PRS-343 is a bispecific monoclonal antibody-Anticalin fusion protein comprised of a HER2 tumor-targeting antibody genetically linked to a potent Anticalin specific for the immune costimulatory TNF family receptor 4-1BB (CD137). PRS-343 is being developed as the first 4-1BB based bispecific therapeutic to mediate the activation of tumor-specific T lymphocytes selectively within the tumor microenvironment (TME). 4-1BB is a potent costimulatory immunoreceptor and an established marker for tumor-specific infiltrating T lymphocytes, and is, therefore, an attractive target for cancer immunotherapy. In in vivo preclinical tumor models, PRS-343 has demonstrated potent T lymphocyte activation localized to the TME of established HER2-positive tumors, indicating the potential for both enhanced safety and efficacy.

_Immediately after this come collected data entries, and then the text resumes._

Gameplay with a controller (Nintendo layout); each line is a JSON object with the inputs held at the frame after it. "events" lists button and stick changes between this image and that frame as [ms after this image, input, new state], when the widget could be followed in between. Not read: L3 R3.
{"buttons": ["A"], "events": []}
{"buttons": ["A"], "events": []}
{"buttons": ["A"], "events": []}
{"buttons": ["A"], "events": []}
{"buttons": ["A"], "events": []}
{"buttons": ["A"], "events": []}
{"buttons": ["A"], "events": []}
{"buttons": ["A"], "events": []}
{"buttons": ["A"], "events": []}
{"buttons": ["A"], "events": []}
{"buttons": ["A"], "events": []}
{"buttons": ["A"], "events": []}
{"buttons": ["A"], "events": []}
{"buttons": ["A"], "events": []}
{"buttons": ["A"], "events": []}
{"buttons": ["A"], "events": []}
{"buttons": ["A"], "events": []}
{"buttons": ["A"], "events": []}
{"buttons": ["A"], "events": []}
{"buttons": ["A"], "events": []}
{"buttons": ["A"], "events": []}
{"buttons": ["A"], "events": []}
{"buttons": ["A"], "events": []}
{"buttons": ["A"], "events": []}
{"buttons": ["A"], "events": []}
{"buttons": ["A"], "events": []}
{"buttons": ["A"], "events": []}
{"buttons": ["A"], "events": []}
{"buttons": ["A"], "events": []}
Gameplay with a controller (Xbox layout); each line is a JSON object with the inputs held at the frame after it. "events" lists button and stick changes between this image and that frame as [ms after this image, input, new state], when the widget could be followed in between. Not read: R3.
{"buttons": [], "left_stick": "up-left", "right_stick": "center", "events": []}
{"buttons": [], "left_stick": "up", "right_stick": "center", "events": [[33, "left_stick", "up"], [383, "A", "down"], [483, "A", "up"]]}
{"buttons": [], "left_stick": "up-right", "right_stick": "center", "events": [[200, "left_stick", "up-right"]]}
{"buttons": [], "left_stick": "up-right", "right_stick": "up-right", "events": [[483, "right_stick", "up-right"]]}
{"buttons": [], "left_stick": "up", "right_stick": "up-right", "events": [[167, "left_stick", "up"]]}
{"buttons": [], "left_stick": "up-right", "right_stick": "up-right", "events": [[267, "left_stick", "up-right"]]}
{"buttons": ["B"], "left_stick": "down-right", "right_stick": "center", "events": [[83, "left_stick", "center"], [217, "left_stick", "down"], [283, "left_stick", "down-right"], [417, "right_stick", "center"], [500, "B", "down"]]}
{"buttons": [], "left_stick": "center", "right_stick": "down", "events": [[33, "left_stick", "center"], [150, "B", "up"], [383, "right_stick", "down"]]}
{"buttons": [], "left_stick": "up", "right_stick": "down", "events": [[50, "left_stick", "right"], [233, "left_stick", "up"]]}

About HER2-Positive Malignancies

HER2 is a tyrosine kinase receptor growth-promoting protein found on the surface of some cancer cells and is associated with aggressive disease progression. Multiple tumor types can express HER2 including breast, gastroesophageal, bladder, biliary (cholangiocarcinoma), colorectal, endometrial, ovarian, non-small cell lung, pancreatic, head and neck, and other cancers.